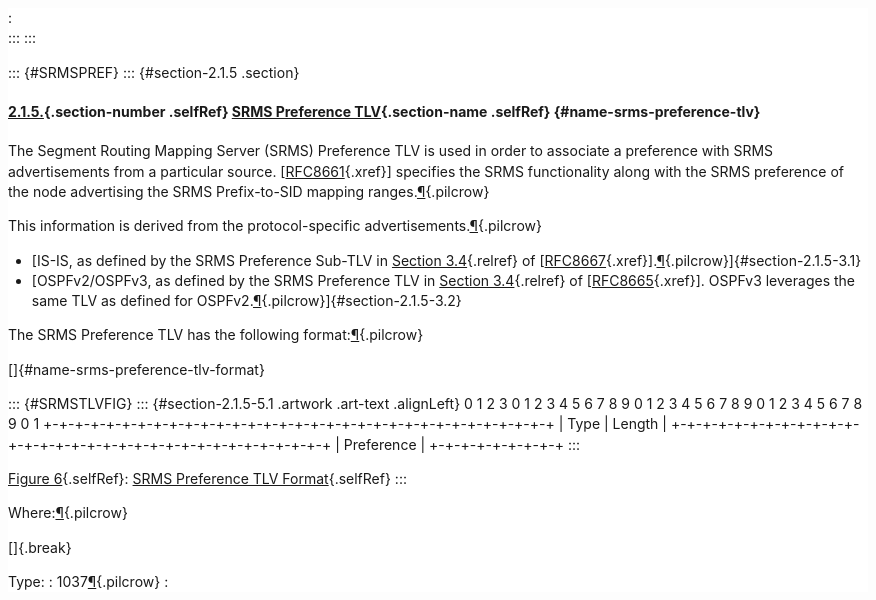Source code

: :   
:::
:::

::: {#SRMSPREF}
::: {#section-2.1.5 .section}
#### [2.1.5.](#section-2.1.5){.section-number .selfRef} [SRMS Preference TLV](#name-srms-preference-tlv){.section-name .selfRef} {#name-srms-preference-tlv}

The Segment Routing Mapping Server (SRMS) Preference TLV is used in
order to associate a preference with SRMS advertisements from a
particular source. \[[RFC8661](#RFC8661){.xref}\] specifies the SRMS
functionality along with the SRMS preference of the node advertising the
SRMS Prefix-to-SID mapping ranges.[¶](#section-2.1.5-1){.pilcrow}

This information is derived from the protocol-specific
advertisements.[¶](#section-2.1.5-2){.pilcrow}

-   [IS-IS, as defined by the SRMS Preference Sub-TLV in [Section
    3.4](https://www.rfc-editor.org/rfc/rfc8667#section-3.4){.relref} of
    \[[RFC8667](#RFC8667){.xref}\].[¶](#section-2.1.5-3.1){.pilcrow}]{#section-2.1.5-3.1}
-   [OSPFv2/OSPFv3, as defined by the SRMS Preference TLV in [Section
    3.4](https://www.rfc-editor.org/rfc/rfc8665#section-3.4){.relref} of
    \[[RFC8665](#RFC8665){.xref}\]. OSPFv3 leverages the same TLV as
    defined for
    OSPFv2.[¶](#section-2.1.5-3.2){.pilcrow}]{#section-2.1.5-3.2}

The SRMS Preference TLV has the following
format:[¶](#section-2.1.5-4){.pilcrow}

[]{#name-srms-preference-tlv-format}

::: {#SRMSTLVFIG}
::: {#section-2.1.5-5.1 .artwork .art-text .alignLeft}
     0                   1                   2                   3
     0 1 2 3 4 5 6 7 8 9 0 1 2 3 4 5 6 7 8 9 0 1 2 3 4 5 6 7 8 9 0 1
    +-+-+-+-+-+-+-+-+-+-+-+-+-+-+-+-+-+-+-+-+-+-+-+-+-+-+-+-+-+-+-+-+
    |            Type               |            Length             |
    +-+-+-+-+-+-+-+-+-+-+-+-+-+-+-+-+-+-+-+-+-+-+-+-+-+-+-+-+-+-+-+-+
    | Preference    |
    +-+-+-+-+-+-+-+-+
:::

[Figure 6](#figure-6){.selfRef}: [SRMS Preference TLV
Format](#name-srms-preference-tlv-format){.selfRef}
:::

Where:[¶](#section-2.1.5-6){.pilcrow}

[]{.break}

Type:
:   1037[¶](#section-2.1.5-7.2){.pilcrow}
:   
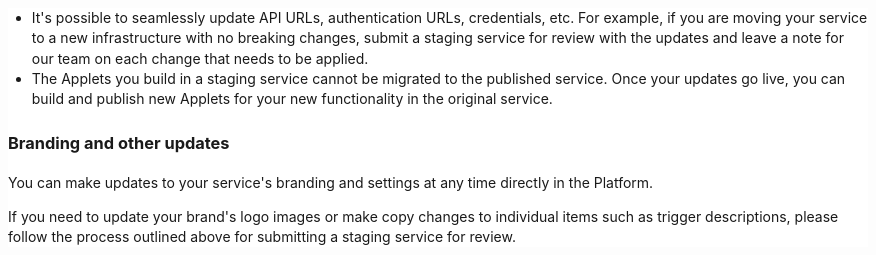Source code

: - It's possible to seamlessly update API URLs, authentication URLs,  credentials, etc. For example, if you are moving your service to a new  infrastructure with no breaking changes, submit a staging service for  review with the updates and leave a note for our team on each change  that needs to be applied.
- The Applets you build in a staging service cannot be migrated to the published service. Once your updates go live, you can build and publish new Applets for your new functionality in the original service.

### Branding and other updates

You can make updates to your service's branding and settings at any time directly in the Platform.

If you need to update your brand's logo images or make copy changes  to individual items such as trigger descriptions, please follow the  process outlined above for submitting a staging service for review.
——————————
Réécrivez le texte de tous les enregistrements ci-dessus en remplaçant "staging service" par "test service", sans rien modifier d'autre. N'incluez pas les images dans votre réponse.

Source code

: :   
:::
:::

::: {#SRMSPREF}
::: {#section-2.1.5 .section}
#### [2.1.5.](#section-2.1.5){.section-number .selfRef} [SRMS Preference TLV](#name-srms-preference-tlv){.section-name .selfRef} {#name-srms-preference-tlv}

The Segment Routing Mapping Server (SRMS) Preference TLV is used in
order to associate a preference with SRMS advertisements from a
particular source. \[[RFC8661](#RFC8661){.xref}\] specifies the SRMS
functionality along with the SRMS preference of the node advertising the
SRMS Prefix-to-SID mapping ranges.[¶](#section-2.1.5-1){.pilcrow}

This information is derived from the protocol-specific
advertisements.[¶](#section-2.1.5-2){.pilcrow}

-   [IS-IS, as defined by the SRMS Preference Sub-TLV in [Section
    3.4](https://www.rfc-editor.org/rfc/rfc8667#section-3.4){.relref} of
    \[[RFC8667](#RFC8667){.xref}\].[¶](#section-2.1.5-3.1){.pilcrow}]{#section-2.1.5-3.1}
-   [OSPFv2/OSPFv3, as defined by the SRMS Preference TLV in [Section
    3.4](https://www.rfc-editor.org/rfc/rfc8665#section-3.4){.relref} of
    \[[RFC8665](#RFC8665){.xref}\]. OSPFv3 leverages the same TLV as
    defined for
    OSPFv2.[¶](#section-2.1.5-3.2){.pilcrow}]{#section-2.1.5-3.2}

The SRMS Preference TLV has the following
format:[¶](#section-2.1.5-4){.pilcrow}

[]{#name-srms-preference-tlv-format}

::: {#SRMSTLVFIG}
::: {#section-2.1.5-5.1 .artwork .art-text .alignLeft}
     0                   1                   2                   3
     0 1 2 3 4 5 6 7 8 9 0 1 2 3 4 5 6 7 8 9 0 1 2 3 4 5 6 7 8 9 0 1
    +-+-+-+-+-+-+-+-+-+-+-+-+-+-+-+-+-+-+-+-+-+-+-+-+-+-+-+-+-+-+-+-+
    |            Type               |            Length             |
    +-+-+-+-+-+-+-+-+-+-+-+-+-+-+-+-+-+-+-+-+-+-+-+-+-+-+-+-+-+-+-+-+
    | Preference    |
    +-+-+-+-+-+-+-+-+
:::

[Figure 6](#figure-6){.selfRef}: [SRMS Preference TLV
Format](#name-srms-preference-tlv-format){.selfRef}
:::

Where:[¶](#section-2.1.5-6){.pilcrow}

[]{.break}

Type:
:   1037[¶](#section-2.1.5-7.2){.pilcrow}
:   
Source code

: - It's possible to seamlessly update API URLs, authentication URLs,  credentials, etc. For example, if you are moving your service to a new  infrastructure with no breaking changes, submit a test service for  review with the updates and leave a note for our team on each change  that needs to be applied.
- The Applets you build in a test service cannot be migrated to the published service. Once your updates go live, you can build and publish new Applets for your new functionality in the original service.

### Branding and other updates

You can make updates to your service's branding and settings at any time directly in the Platform.

If you need to update your brand's logo images or make copy changes  to individual items such as trigger descriptions, please follow the  process outlined above for submitting a test service for review.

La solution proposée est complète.